---------- Provided passage ----------

The next generation diverged in various ways from the CR-48 reference. Acer’s was probably the most radical, and definitely the cheapest. Lenovo and HP both brought out machines that also diverged from the original in variously interesting ways.

The common denominator in all of them though, they’re cheap. Build quality is variable, but acceptable for the price.

Pixel is Google’s example of the high end. Most every aspect of this machine, based on the specs, is something we as adopters of the Chrome OS have wanted in a “dream Chromebook.” As I think about it, I believe most all the specs on Pixel were mentioned in Google’s Chromebook forum as things that would make the experience better.

I am using an Acer C7 myself. I got it back in November with the tacit understanding I was going to void the warranty and open the case, upgrading it as much as possible as soon as possible. This now has 16 GB of RAM and a 64 GB SSD. The upgrade took only a few minutes and required twisting five screws (four for the SSD). It also has a larger battery, answering the main painpoint for the C7, its short battery life.

As I read the specs of the new Pixel, my only concern is the RAM. In Chrome OS, the more RAM you have, the more tabs you can open and leave open in Chrome. On previous models you could have as many tabs open as you wanted. After a period of inactivity however, the OS would purge some tabs in order to open up space, so when you returned to a tab it would end up needing to reload. Also, in my experience with the Series 5, there were also instances of stuttering video which may have been RAM or CPU related (it used an Atom processor).

Well with 16 gigs of RAM, that ain’t a problem. I have 20 tabs open here, of which I access maybe half to two-thirds every day, whether here or on another device running Chrome–a real benefit of Google’s ecosphere. None have needed to reload as yet. My usage is not too different from other Chromebook users, except for the number of tabs. Apparently more than five is aberrant behavior.

Most of my data is online now, spread among several sites for various purposes. Their access is platform agnostic, as it should be. Apple’s is not, as you’d imagine. I am, for all intents and purposes, a denizen of the online world.

Which is why that hard drive dying like it did galled me so much. “Aren’t I past this? Aren’t we all past this?” I asked myself as I ordered its replacement.

---------- Records ----------

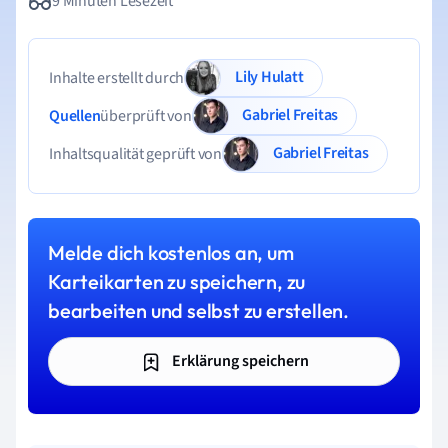
9 Minuten Lesezeit
Lily Hulatt
Inhalte erstellt durch
Gabriel Freitas
Quellen
überprüft von
Gabriel Freitas
Inhaltsqualität geprüft von
Melde dich kostenlos an, um
Karteikarten zu speichern, zu
bearbeiten und selbst zu erstellen.
Erklärung speichern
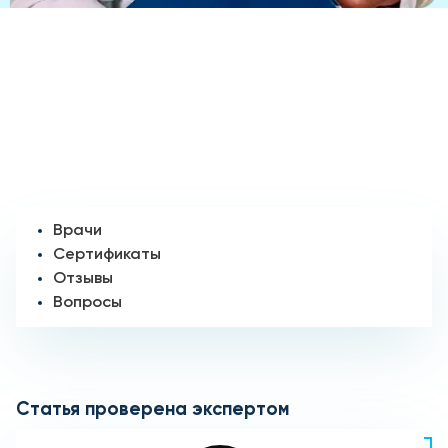
Врачи
Сертификаты
Отзывы
Вопросы
Статья проверена экспертом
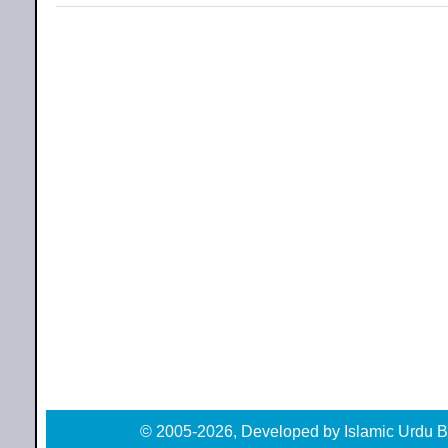
© 2005-2026, Developed by Islamic Urdu B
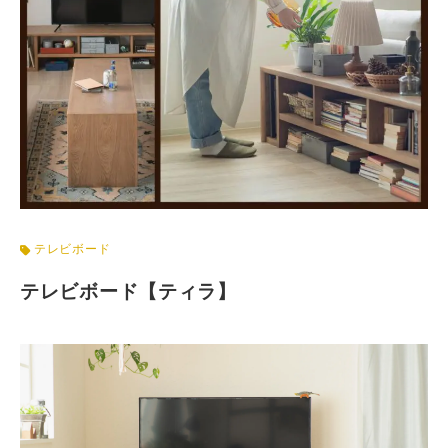
テレビボード
テレビボード【ティラ】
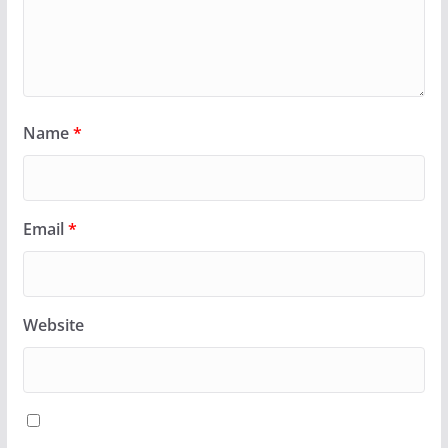
Name
*
Email
*
Website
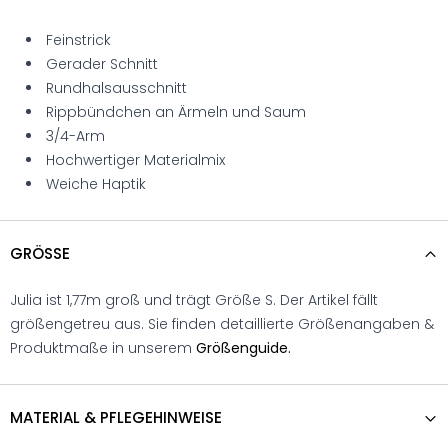
Feinstrick
Gerader Schnitt
Rundhalsausschnitt
Rippbündchen an Ärmeln und Saum
3/4-Arm
Hochwertiger Materialmix
Weiche Haptik
GRÖSSE
Julia ist 1,77m groß und trägt Größe S. Der Artikel fällt
größengetreu aus. Sie finden detaillierte Größenangaben &
Produktmaße in unserem
Größenguide.
MATERIAL & PFLEGEHINWEISE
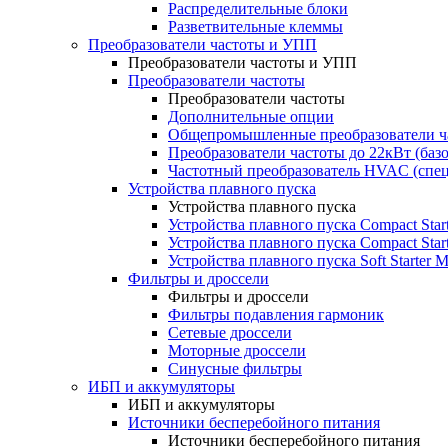
Распределительные блоки
Разветвительные клеммы
Преобразователи частоты и УПП
Преобразователи частоты и УПП
Преобразователи частоты
Преобразователи частоты
Дополнительные опции
Общепромышленные преобразователи ча
Преобразователи частоты до 22кВт (баз
Частотный преобразователь HVAC (спе
Устройства плавного пуска
Устройства плавного пуска
Устройства плавного пуска Compact Sta
Устройства плавного пуска Compact Sta
Устройства плавного пуска Soft Starter
Фильтры и дроссели
Фильтры и дроссели
Фильтры подавления гармоник
Сетевые дроссели
Моторные дроссели
Синусные фильтры
ИБП и аккумуляторы
ИБП и аккумуляторы
Источники бесперебойного питания
Источники бесперебойного питания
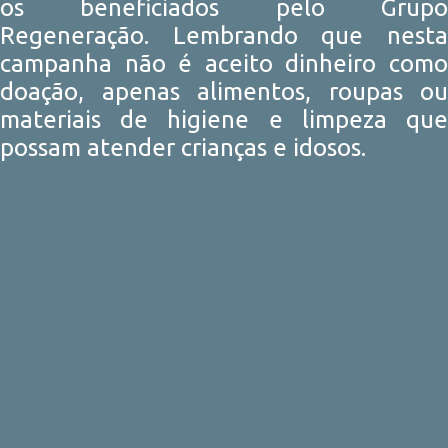
os beneficiados pelo Grupo
Regeneração. Lembrando que nesta
campanha não é aceito dinheiro como
doação, apenas alimentos, roupas ou
materiais de higiene e limpeza que
possam atender crianças e idosos.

----------

- Exercise requirements -
Can you copy out, word for word, the stretch of the Chromebook text from "Well with 16" through "ordered its replacement."?

- Answer box -
Well with 16 gigs of RAM, that ain’t a problem. I have 20 tabs open here, of which I access maybe half to two-thirds every day, whether here or on another device running Chrome–a real benefit of Google’s ecosphere. None have needed to reload as yet. My usage is not too different from other Chromebook users, except for the number of tabs. Apparently more than five is aberrant behavior.

Most of my data is online now, spread among several sites for various purposes. Their access is platform agnostic, as it should be. Apple’s is not, as you’d imagine. I am, for all intents and purposes, a denizen of the online world.

Which is why that hard drive dying like it did galled me so much. “Aren’t I past this? Aren’t we all past this?” I asked myself as I ordered its replacement.